13. D’autre part, aux termes du paragraphe 3-1 de l’instruction n° 0001D19036383/DEF/SGA/DRH-MD/SDPEP du 13 décembre 2019 relative à la notation notamment des officiers d’active de l’armée de terre, de la marine nationale et de l’armée de l’air alors en vigueur : « (…) La période de notation s 'échelonne du 1er juin inclus de l 'année civile A-1 au 31 mai inclus de l 'année A (…) ».
14. Il résulte des dispositions précitées que la notation d’un militaire constitue une appréciation par l’autorité hiérarchique des qualités et des aptitudes dont il a fait preuve pendant la période de notation.
15. En l’espèce, la décision attaquée de la ministre des armées indique que les services rendus par M. A… ont donné satisfaction et ont été conformes à ce que sa hiérarchie était en droit d’attendre. Elle relève également que ses notateurs ont précisé qu’il devait s’attacher à développer sa capacité de synthèse pour répondre encore plus efficacement aux attentes de sa hiérarchie. En outre, la décision mentionne qu’il ne ressort pas des pièces du dossier, ni n’est établi par l’intéressé, que ses services auraient été bien au-dessus de ce que sa hiérarchie était en droit d’attendre, notamment en ce qui concerne sa capacité de synthèse, au point de justifier une appréciation au niveau « Excellent ou A » de la qualité des services rendus plutôt qu’une appréciation globale fixée à « Très bon ou B ». Si l’appelant conteste la matérialité des faits, il n’établit pas que ses capacités de synthèse étaient excellentes ou justifiaient une appréciation en « A ». Par suite, le moyen doit être écarté.
16. Il résulte de tout ce qui précède que les conclusions à fin d’annulation de M. A… doivent être rejetées. Par voie de conséquence, seront également rejetées ses conclusions à fin d’injonction ainsi que celles tendant au versement d’une somme en application de l’article L. 761-1 du code de justice administrative.
DECIDE :
Article 1er : La requête de M. A… est rejetée.
Article 2 : Le présent arrêt sera notifié à M. B… A… et à la ministre des armées et des anciens combattants.

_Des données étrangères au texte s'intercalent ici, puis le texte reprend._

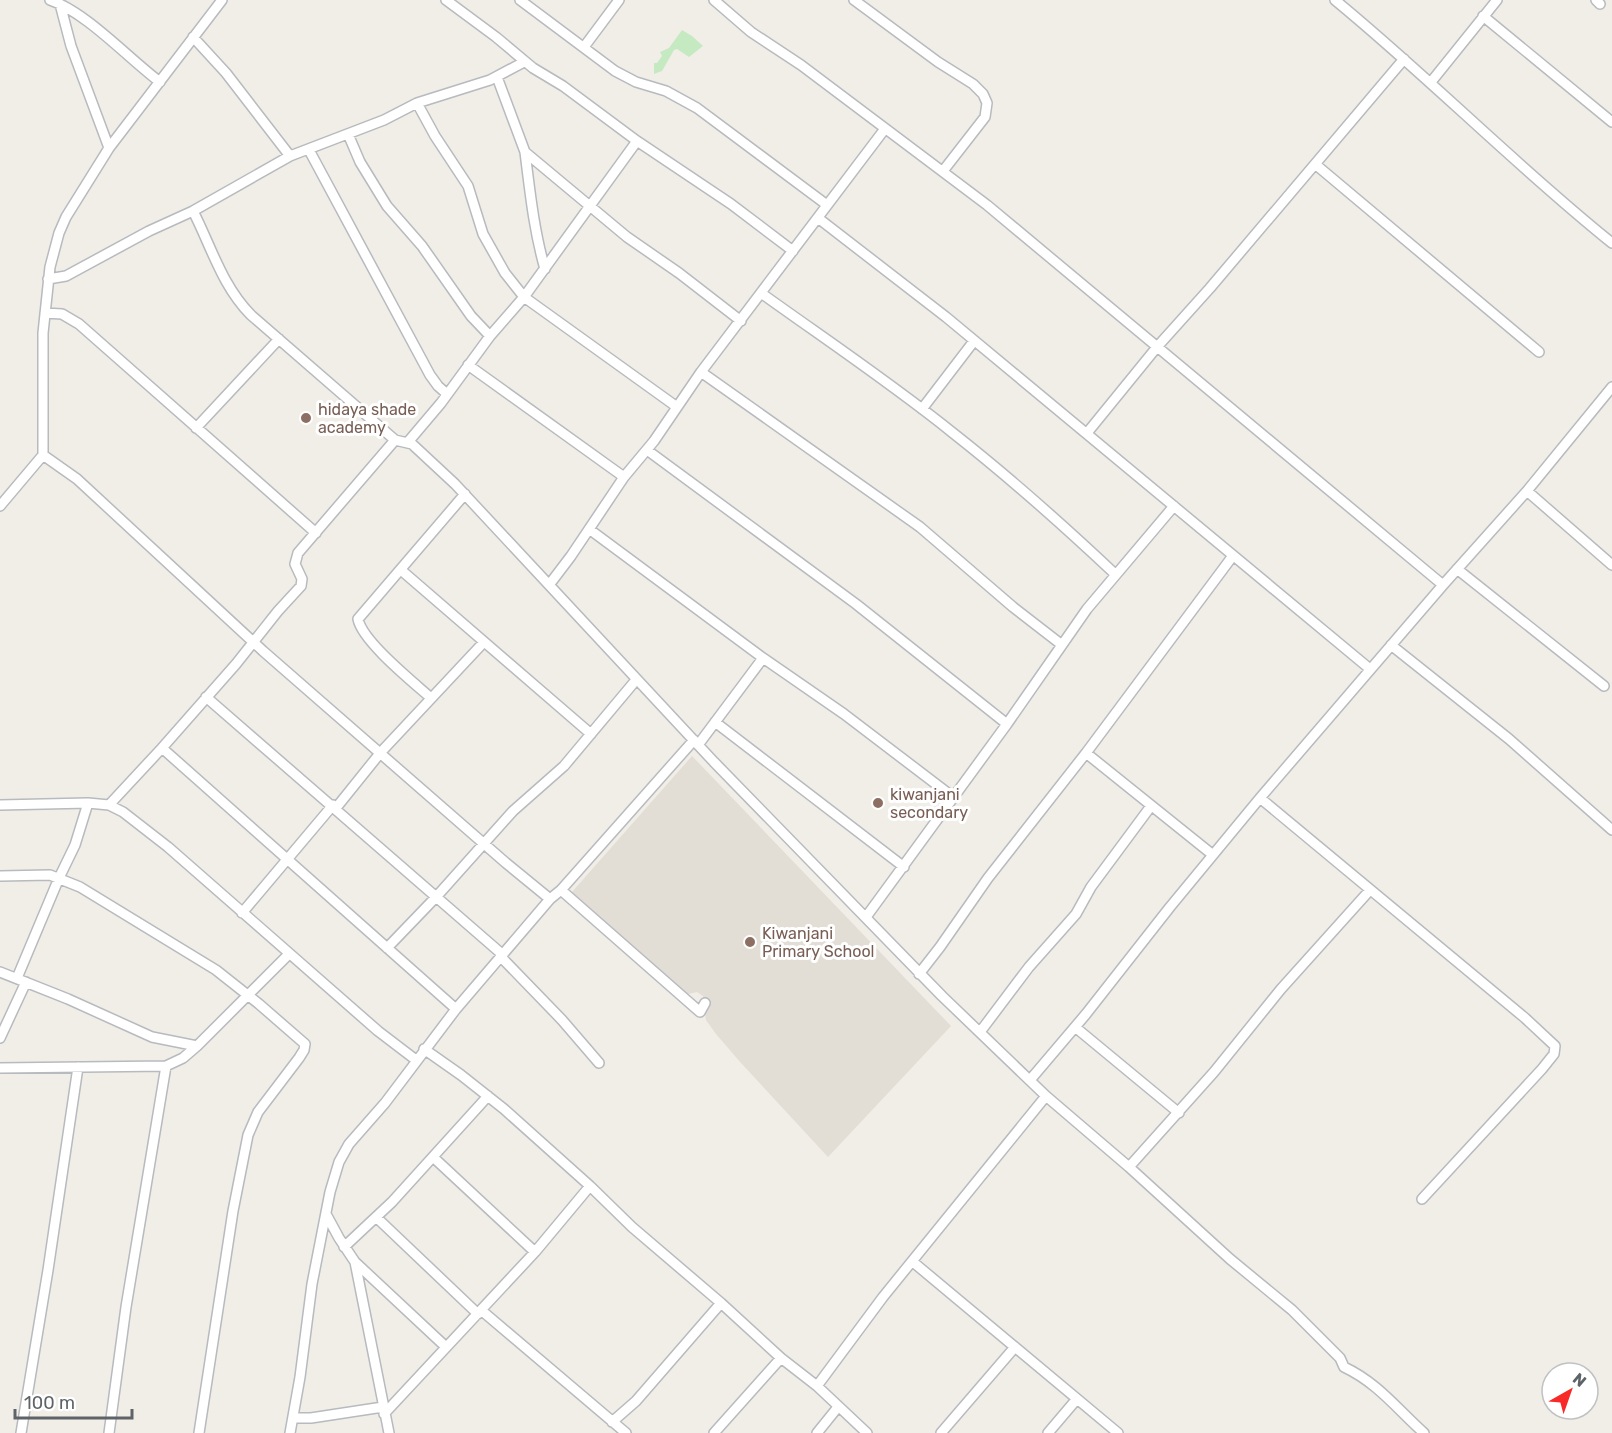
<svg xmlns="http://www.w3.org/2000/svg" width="1612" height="1433" font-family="Rubik,sans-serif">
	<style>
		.education { fill: #e2ddd5 }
		.green { fill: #c5eac2 }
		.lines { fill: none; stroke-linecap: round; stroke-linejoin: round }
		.minor-casing { stroke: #b7babe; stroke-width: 12 }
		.minor { stroke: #fff; stroke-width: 9 }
		.education-dot { fill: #8d6e63; stroke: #fff; stroke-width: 2 }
		.labels { text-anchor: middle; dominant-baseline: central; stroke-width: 6; stroke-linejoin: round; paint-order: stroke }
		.education-label { font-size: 16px; fill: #785e54; stroke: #fff; text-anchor: start }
	</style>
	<rect width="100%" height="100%" fill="#f1eee7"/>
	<!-- education -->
	<path class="education" d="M692,756L951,1026L828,1157L741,1063L716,1034L706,1020L703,996L697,992L688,994L572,892Z"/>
	<!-- green -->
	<path class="green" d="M682,30L692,36L703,46L689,57L677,49L674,50L662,71L654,74V63H657L662,56L660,52L669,48Z"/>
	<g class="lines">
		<!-- minor casing -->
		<g class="minor-casing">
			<path id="minor" d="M50,0C86,12 128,58 160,82
				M446,0L496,37L533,68L563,86L637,141L731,204L793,251
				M520,0L615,71L636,82L666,91L697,108L827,205
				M714,0L751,32L801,65L987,205L1443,585
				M854,0L938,62L973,84L983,94L987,103L985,117L943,171
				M1335,0C1430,78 1516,166 1612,243
				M1596,0L1600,4
				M60,4L71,46L109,148
				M1483,16L1612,122
				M193,37L226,73L290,156
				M584,47L619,0
				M497,77L525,152L627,237L679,273L741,321
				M1431,82L1497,0
				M417,103L435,136L468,186L483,234L505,273L524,297L677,407
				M348,134L360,162L387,206L422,246L471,316L490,336
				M309,150L430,375L438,386L447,394
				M525,152C530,192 534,231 545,269
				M1315,164L1539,352
				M193,211C211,246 222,286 251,315L395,440L412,444L455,484L714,762L942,996L1046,1096L1129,1167L1230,1259L1292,1310L1340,1358L1344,1367C1378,1383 1397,1409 1424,1433
				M818,218L946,317L1370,669
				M48,279L66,276L149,231L193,211L290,156L384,120L417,103L490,80L524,62
				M761,293C825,339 891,383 953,433C1009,477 1063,525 1115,574
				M45,313L62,314L79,324L316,533
				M468,365L624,477
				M701,372L920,527L1013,607L1062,645
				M922,409L974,341
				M196,428L279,339
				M1087,433L1157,347L1210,288L1404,59
				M408,442L441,403L490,336L524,297L637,141
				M647,450L856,604L1007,724
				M43,455L77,479L263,651L506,863L550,899
				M1527,491L1612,565
				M0,506L43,455V333L50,267L59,233L66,217L109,148L222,0
				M589,529L763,658L844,714L953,797
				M1457,569L1604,686
				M401,570L591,734
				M549,585L571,556L624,477L654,441L701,372L884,130
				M1391,645L1509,739L1612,830
				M206,697L503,955
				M431,698C413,682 362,641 358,619L465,494
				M715,722L904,867
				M698,745L763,658
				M162,748L456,1009
				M1086,753L1213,855
				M1260,798L1525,1018L1555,1046L1554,1054L1542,1069L1422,1199
				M0,805L88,803L109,805L123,812L168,847L378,1031L416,1060
				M109,805L162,748L236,664L278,611L301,586L302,579L295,564L298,553L395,440
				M336,808L381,752L484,642
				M0,876L50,875L80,887L216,970L259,1004L305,1044L304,1050L299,1058L258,1112L248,1135L233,1211L199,1433
				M561,890L700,1012L705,1003
				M242,913L333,805
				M866,917L1007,724L1087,609L1174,506
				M387,948L437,896L513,811L564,766L636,680
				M501,957L562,1020L599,1063
				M0,972L68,999L152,1037L197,1046
				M919,974L940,947L988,878L1086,753L1232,557
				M17,978L59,878L75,845L88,803
				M1075,1027L1179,1113
				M980,1032L1029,967L1076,914L1091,887L1151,806
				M0,1038L26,982
				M424,1049L461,1075L504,1109L590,1186L632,1227L721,1303L781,1358L817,1386L867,1433
				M0,1068L166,1066L183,1058L197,1046L289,954
				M1030,1080L1086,1014L1170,907L1260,798L1443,585L1527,491L1612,387
				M433,1157L535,1252
				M1129,1167L1214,1072L1281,989L1370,890
				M326,1214L339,1238L355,1262L446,1347
				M376,1217L478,1314
				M344,1247L392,1202L488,1096
				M355,1262L389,1433
				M913,1262L1118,1433
				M481,1310L626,1433
				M817,1386L883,1297L1046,1096
				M384,1414L535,1252L590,1186
				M293,1418H311L383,1407
				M612,1422L636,1401L721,1303
				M21,1433L48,1270L78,1067
				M109,1433L126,1307L166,1066
				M290,1433L300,1377L312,1284L330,1192L339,1162L349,1144L385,1103L456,1009L550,899L561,890L694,740
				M714,1433L781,1358
				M817,1433L838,1407
				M941,1433L1015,1347
				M1048,1433L1076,1400"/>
		</g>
		<!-- minor -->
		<use href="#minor" class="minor"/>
	</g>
	<!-- markers -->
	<g class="education-dot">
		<circle cx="306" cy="418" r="6"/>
		<circle cx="878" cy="803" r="6"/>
		<circle cx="750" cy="942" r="6"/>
	</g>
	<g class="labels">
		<!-- education labels -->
		<g class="education-label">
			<text x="318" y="409">hidaya shade<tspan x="318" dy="18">academy</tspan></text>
			<text x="890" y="794">kiwanjani<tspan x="890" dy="18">secondary</tspan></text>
			<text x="762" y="933">Kiwanjani<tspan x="762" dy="18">Primary School</tspan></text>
		</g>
	</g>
	<!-- north arrow -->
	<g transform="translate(1570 1391) rotate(40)"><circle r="28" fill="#ffffff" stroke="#bfc1c3" stroke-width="1.5"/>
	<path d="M0-4.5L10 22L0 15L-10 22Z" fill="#f72a28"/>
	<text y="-9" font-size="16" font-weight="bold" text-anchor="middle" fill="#5e6368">N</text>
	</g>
	<!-- scale -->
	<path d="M15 1409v9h117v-9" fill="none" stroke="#5e6368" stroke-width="3"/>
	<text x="24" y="1409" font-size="18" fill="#5e6368" stroke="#ffffff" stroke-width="4.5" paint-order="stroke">100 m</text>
</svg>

Délibéré après l’audience du 11 mars 2026, à laquelle siégeaient :
- Mme Vidal, présidente de chambre,
- Mme Bories, présidente assesseure,
- Mme Breillon, première conseillère,
Rendu public par mise à disposition au greffe le 25 mars 2026.
La rapporteure,
A. BREILLONLa présidente,
S. VIDAL
Le greffier,
C. MONGIS
La République mande et ordonne à la ministre des armées et des anciens combattants en ce qui la concerne ou à tous commissaires de justice à ce requis en ce qui concerne les voies de droit commun contre les parties privées de pourvoir à l’exécution de la présente décision.